Und nicht nur am System mit den Betten selbst wurde in der Einrichtung nach erfolgreicher Erprobung festgehalten. Laut Kita-Leiterin werden die Mädchen und Jungen nicht gezwungen, Mittagsschlaf zu machen. Auch aufstehen können sie ganz selbstständig, eben wann sie es wollen. „Wir fahren mit unserem System sehr gut“, hebt Gabriele Schellhase hervor.

So gut, dass jenes Konzept der „Villa Kunterbunt“ Eingang in das „Qualitätshandbuch für Kindertageseinrichtungen in der Niederen Börde“ fand. Ganze fünf Jahre hat es gedauert, das Werk zu vollenden. Es ist das Ergebnis eines intensiven und langen Prozesses mit der Gemeinde als Träger, den Kita-Teams und den Beraterinnen der „Gesellschaft für elementare Bildung“. „Das Kinderförderungsgesetz verpflichtet uns seit 2013, ein Qualitätsmanagementsystem einzuführen, das die Kriterien guter pädagogischer Arbeit beschreibt, verpflichtende Standards definiert und Überprüfungsinstrumente für deren Umsetzung entwickelt“, begründet Daniela Baars, zuständige Fachbereichsleiterin „Bürgerdienste“, den großen Aufwand.

Wichtiger Standortfaktor

Kitas seien für die Niedere Börde ein wichtiger Standortfaktor.
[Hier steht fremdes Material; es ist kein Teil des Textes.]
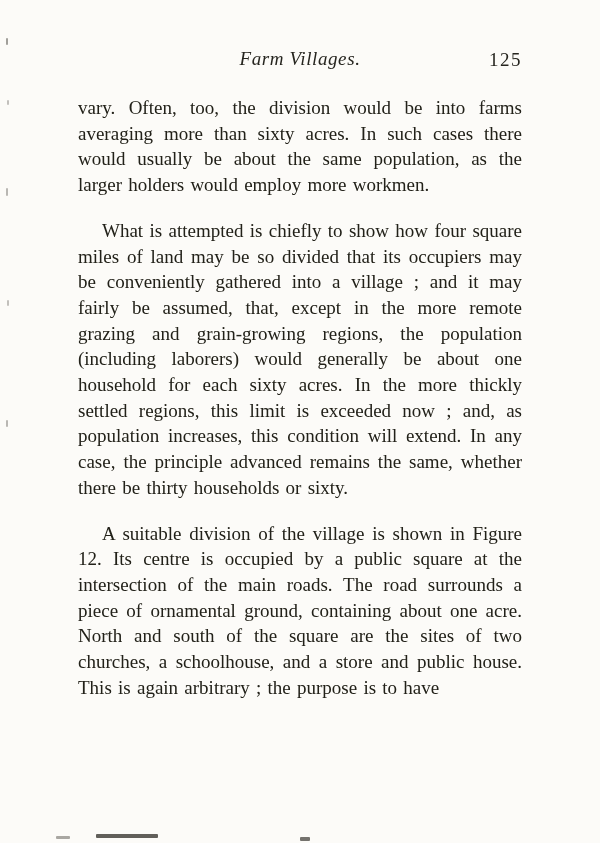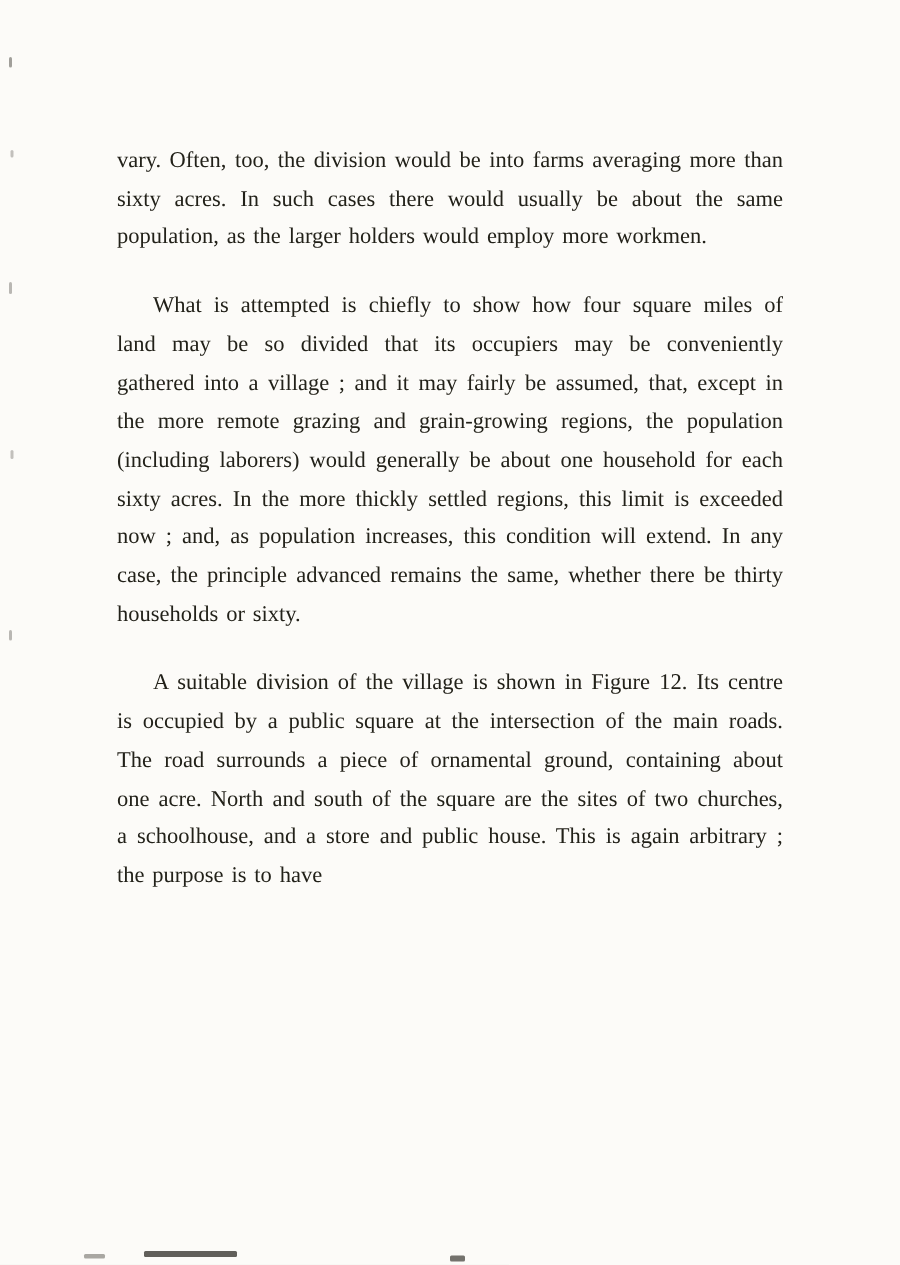"Farm Villages." div.header { html: none -> <div> <span>Farm Villages.</span> <span>125</span> </div> }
Die Qualität der Einrichtungen und der pädagogischen Arbeit liege der Gemeinde aber auch besonders am Herzen. 7 Kindertageseinrichtungen mit rund 520 Kindern betreibt die Niedere Börde nach dem Leitbild „Wir wollen Kinder für das Leben stärken“.
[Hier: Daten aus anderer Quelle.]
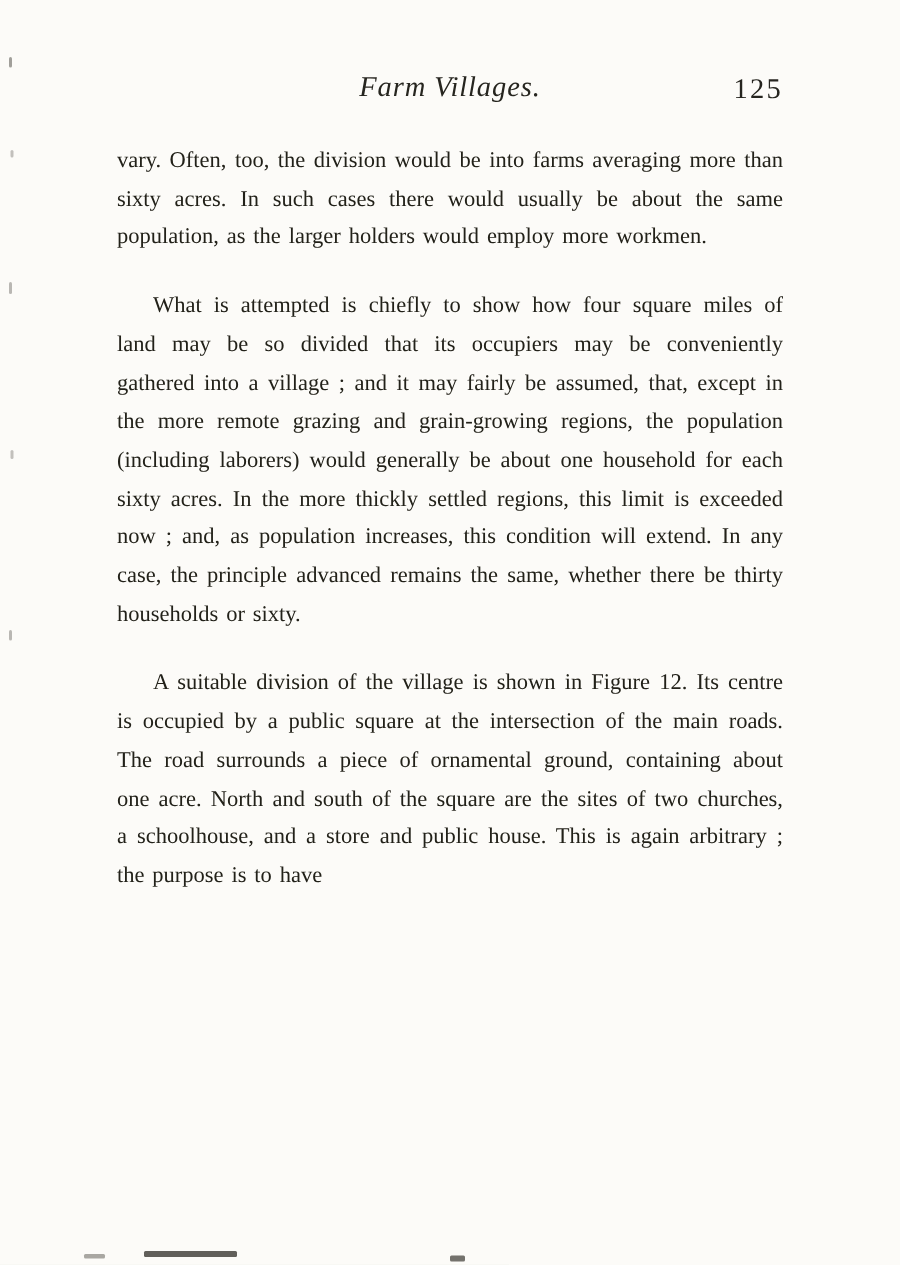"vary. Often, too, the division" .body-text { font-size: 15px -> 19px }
Die Gemeinde hat sich vor Beginn des langwierigen Entstehungsprozesses dazu entschlossen, kein pauschal vorgefertigtes, standardisiertes Verfahren zu übernehmen. „Wir wollten von Beginn an ein eigenes System erarbeiten, dass unseren Rahmenbedingungen und Anforderungen entspricht“, erklärt Daniela Baars und fügt hinzu: „Alle verantwortlich Mitarbeitenden, also auch die pädagogischen Fachkräfte und Leitungen der Kitas, aber auch die Mitarbeitenden aus der Trägerverwaltung, haben die Qualitätsstandards selbst erarbeitet und identifizieren sich damit.“ Dies sei Voraussetzung für die verlässliche Umsetzung der Standards.

Im Dezember 2014 begann das Projekt. Jedes Jahr gab es zwei Kita-Konferenzen für alle Fachkräfte, jede Kita-Mannschaft hatte zwei Teamtage zur individuellen Erarbeitung zur Verfügung. Zusätzliche Arbeitstermine für Leitungen und Träger rundeten die Erarbeitung der Qualitätsstandards ab. Das Handbuch beschreibt elf Qualitätsbereiche des pädagogischen Handelns in Kitas wie beispielsweise „Eingewöhnung“, „Beobachtung/Dokumentation“, „Gruppe und Raum“, „Eltern“, „Übergänge“, „Inklusion“, „Mahlzeiten“, „Pflege“ sowie „Ruhe/Schlaf“.

Transparenz nach außen

Das Konzept zum Mittagsschlaf der „Villa Kunterbunt“ ist dem Qualitätsbereich „Ruhe/ Schlaf“ zugeordnet. Doch Einrichtungsleiterin Gabriele Schellhase hat ein weiteres Beispiel parat, wie eines der Qualitätsschwerpunkte in Gutenswegen mitentwickelt wurde und aktuell umgesetzt wird. Es geht um die Eingewöhnung der Knirpse. Ab dem ersten Tag in der Kita besteht die Möglichkeit, dass eine Bezugsperson des jeweiligen Kindes anwesend ist. „Das kann ein Elternteil oder beispielsweise die Oma sein“, erläutert die Kita-Leiterin. Hin und wieder werde das Kind für rund 15 Minuten von der Bezugsperson getrennt, um zu schauen, wie es reagiert. „Am vierten Tag sollte das Kind insoweit beruhigt sein, dass es an unserer Kita Gefallen findet“, hebt Schellhase hervor.

Laut Daniela Baars ist mit dem vorliegenden Werk ein eigenes Qualitätshandbuch entstanden, das den Anspruch und das Leistungsangebot der Kitas nach außen transparent und überprüfbar machen soll. „Wir haben nun ein zukunftsweisendes Konzept für die Arbeit in den Kitas, das Kinder bestmöglich in ihrer Entwicklung unterstützt“, resümiert Baars.